* _TRY IT_
Where the line with "910,441 L 917,444" appears below, start writing out lines exactly, and finish with the line with "463,10 L 504,10", which is included; write out nothing else.
-- Opening Marker --
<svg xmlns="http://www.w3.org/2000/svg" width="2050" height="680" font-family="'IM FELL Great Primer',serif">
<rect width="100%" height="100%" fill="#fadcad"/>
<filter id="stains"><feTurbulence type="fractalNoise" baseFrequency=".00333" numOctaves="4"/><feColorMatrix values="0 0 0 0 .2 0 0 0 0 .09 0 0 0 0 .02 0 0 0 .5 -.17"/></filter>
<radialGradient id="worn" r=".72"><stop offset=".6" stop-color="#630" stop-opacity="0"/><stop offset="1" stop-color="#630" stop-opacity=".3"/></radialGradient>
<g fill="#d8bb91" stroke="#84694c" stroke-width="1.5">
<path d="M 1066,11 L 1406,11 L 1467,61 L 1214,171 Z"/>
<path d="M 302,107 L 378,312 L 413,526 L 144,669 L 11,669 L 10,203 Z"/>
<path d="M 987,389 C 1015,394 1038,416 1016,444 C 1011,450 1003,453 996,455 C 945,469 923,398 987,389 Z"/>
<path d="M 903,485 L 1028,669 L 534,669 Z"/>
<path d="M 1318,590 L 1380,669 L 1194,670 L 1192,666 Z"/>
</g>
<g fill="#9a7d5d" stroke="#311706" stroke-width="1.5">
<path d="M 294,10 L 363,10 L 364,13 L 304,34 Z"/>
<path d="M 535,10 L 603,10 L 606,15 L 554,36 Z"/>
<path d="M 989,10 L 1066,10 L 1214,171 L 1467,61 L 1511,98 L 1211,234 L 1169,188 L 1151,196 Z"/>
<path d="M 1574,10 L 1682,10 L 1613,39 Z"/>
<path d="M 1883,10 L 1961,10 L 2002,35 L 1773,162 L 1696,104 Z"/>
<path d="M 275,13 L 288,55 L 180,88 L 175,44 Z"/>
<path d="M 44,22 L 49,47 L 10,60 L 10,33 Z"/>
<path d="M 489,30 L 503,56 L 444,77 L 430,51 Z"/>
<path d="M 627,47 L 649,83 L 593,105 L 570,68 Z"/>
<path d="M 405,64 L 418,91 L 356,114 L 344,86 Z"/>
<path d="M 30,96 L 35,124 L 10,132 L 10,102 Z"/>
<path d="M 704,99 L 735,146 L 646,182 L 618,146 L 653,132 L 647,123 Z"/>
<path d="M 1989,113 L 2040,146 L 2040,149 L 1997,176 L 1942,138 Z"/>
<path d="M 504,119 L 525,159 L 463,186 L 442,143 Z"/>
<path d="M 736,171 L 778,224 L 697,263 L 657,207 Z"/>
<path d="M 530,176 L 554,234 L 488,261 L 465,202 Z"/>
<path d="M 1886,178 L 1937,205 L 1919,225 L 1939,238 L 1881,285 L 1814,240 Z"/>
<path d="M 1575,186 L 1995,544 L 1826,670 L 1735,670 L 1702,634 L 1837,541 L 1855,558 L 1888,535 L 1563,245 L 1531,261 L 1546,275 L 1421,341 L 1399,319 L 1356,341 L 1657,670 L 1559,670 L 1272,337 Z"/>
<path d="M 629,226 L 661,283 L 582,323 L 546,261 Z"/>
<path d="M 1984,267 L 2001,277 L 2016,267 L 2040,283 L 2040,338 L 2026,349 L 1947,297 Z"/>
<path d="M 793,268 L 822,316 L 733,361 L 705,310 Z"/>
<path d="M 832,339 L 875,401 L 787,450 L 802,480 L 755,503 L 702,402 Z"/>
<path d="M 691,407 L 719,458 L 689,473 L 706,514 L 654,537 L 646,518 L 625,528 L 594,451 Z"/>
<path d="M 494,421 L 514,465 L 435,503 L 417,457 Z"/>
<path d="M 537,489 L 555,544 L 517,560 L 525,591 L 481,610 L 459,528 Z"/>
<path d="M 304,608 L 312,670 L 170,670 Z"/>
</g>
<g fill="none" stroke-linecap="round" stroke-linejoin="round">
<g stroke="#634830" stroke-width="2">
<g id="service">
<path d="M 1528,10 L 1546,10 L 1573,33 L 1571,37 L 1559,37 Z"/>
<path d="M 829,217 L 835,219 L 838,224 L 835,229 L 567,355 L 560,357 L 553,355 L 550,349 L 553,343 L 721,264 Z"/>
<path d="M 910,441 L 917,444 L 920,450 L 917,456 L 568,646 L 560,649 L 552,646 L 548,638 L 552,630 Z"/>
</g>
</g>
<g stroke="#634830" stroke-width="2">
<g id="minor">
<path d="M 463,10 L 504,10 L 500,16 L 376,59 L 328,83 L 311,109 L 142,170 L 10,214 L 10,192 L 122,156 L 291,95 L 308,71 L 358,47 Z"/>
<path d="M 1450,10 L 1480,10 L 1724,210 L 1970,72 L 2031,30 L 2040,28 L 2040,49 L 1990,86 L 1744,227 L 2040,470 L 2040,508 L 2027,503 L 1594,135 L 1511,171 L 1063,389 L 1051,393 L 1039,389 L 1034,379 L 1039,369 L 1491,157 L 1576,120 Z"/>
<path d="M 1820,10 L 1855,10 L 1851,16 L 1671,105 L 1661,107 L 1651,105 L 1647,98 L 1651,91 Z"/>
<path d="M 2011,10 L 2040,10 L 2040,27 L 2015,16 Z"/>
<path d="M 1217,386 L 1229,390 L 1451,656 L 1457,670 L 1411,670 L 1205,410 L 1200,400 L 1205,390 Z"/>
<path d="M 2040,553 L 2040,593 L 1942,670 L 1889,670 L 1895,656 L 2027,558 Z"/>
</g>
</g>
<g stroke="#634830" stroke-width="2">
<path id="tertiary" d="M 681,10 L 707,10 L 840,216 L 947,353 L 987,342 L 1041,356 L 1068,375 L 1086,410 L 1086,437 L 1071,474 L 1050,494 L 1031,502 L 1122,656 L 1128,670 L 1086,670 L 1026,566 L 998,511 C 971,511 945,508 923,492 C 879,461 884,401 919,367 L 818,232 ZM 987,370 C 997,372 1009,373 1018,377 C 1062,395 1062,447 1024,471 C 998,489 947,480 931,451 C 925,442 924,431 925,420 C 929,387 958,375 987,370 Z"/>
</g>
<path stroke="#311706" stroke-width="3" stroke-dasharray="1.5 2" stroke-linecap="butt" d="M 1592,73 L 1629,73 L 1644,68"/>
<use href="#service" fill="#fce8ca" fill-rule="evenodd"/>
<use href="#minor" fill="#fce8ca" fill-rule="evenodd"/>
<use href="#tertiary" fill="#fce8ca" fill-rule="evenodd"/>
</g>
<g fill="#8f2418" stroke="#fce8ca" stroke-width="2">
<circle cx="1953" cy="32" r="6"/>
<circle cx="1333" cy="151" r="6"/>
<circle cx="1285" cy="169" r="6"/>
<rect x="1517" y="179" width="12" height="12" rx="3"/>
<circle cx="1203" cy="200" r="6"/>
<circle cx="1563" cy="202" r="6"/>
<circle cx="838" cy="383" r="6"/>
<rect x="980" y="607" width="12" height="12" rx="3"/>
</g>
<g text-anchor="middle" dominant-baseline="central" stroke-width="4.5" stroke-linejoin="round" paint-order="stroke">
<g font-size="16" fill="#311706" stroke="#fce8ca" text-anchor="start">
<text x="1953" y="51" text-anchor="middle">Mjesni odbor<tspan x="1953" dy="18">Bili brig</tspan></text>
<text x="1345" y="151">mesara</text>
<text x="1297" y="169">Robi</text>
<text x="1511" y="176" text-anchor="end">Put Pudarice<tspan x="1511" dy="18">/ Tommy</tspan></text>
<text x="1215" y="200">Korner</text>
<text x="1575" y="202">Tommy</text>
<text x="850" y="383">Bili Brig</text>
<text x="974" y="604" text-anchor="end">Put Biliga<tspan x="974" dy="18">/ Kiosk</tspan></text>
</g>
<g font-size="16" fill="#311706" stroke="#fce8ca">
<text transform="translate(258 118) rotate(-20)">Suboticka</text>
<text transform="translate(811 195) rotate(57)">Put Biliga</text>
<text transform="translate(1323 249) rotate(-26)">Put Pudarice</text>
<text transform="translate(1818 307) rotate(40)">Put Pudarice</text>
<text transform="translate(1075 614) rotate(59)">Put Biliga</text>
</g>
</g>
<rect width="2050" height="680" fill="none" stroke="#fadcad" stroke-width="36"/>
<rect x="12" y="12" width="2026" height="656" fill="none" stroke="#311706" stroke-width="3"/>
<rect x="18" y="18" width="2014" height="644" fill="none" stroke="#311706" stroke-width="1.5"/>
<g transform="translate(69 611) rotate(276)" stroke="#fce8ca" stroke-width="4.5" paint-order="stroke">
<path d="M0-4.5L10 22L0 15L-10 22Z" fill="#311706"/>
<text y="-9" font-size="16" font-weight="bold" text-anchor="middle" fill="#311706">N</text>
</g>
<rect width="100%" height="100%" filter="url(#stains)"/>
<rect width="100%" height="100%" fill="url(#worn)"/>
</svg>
-- Closing Marker --
* _COMPLETED EXERCISE_
<path d="M 910,441 L 917,444 L 920,450 L 917,456 L 568,646 L 560,649 L 552,646 L 548,638 L 552,630 Z"/>
</g>
</g>
<g stroke="#634830" stroke-width="2">
<g id="minor">
<path d="M 463,10 L 504,10 L 500,16 L 376,59 L 328,83 L 311,109 L 142,170 L 10,214 L 10,192 L 122,156 L 291,95 L 308,71 L 358,47 Z"/>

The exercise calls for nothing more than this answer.